In case of ZooKeeper cluster segmentation, the GridGain cluster may or may not be split. In any case, when the ZooKeeper nodes are shut down, the corresponding GridGain nodes try to connect to available ZooKeeper nodes and shut down if unable to do so.

The following image is an example of network segmentation that splits both the GridGain cluster and ZooKeeper cluster into two segments. This may happen if your clusters are deployed in two data centers. In this case, the ZooKeeper node located in Data Center B will shut itself down. The GridGain nodes located in Data Center B will not be able to connect to the remaining ZooKeeper nodes and will also shut themselves down.

Zookeeper Split

Custom Discovery Events

Changing a ring-shaped topology to the star-shaped one affects the way custom discovery events are handled by the Discovery SPI component. Since the ring topology is linear, it means that each discovery message is processed by nodes sequentially.

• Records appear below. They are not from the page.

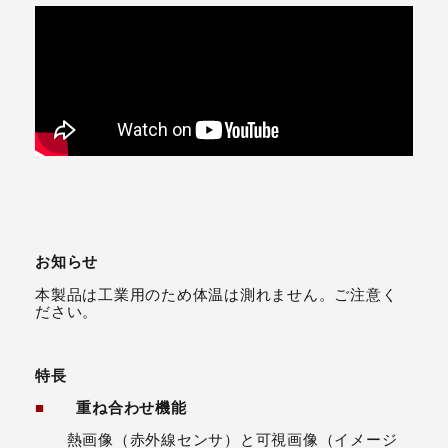
お知らせ
本製品は工業用のため体温は測れません。ご注意く
ださい。
特長
■
重ね合わせ機能
熱画像（赤外線センサ）と可視画像（イメージ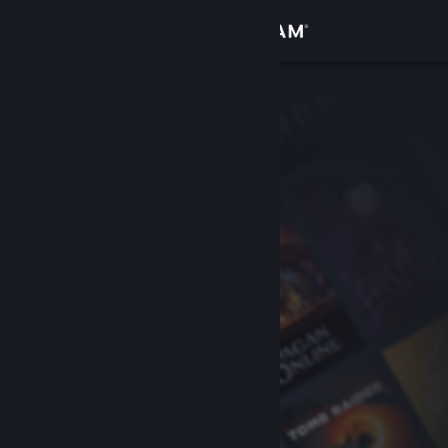
Bejelentkezés
Áruház
Közösség
Névjegy
Támogatás
Nyelvváltás
A Steam mobilalkalmazás beszerzése
Asztali weboldalra váltás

With ZooKeeper Discovery, the coordinator sends discovery messages to all nodes simultaneously resulting in the messages to be processed in parallel. As a result, ZooKeeper Discovery prohibits custom discovery events from being changed. For instance, the nodes are not allowed to add any payload to discovery messages.

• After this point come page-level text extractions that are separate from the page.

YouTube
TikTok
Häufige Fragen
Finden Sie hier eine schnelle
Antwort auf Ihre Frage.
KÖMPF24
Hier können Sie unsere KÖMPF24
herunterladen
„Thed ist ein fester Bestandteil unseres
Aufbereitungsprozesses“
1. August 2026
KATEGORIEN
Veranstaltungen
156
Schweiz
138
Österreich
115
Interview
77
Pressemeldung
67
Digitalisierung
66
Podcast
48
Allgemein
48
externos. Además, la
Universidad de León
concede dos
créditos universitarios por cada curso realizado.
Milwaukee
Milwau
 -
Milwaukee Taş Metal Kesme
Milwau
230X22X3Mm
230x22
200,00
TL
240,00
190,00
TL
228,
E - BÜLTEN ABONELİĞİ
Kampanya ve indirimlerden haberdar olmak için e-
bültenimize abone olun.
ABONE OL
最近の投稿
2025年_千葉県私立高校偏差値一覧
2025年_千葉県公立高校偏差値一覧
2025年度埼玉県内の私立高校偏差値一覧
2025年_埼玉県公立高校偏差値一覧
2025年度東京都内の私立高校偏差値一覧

GridGain and ZooKeeper Configuration Considerations

When using ZooKeeper Discovery, you need to be sure that the configuration parameters of the ZooKeeper cluster and GridGain cluster match each other.

Consider a sample ZooKeeper configuration, as follows:

# The number of milliseconds of each tick
tickTime=2000

# The number of ticks that can pass between sending a request and getting an acknowledgement
syncLimit=5

Configured this way, ZooKeeper server detects its own segmentation from the rest of ZooKeeper cluster only after tickTime * syncLimit elapses. Until this event is detected at ZooKeeper level, all GridGain nodes connected to the segmented ZooKeeper server do not try to reconnect to the other ZooKeeper servers.

On the other hand, there is a sessionTimeout parameter on the GridGain side that defines how soon ZooKeeper closes a GridGain node’s session if the node gets disconnected from the ZooKeeper cluster. If sessionTimeout is smaller than tickTime * syncLimit , then the GridGain node is notified by the segmented ZooKeeper server too late — its session expires before it tries to reconnect to other ZooKeeper servers.

To avoid this situation, sessionTimeout should be bigger than tickTime * syncLimit.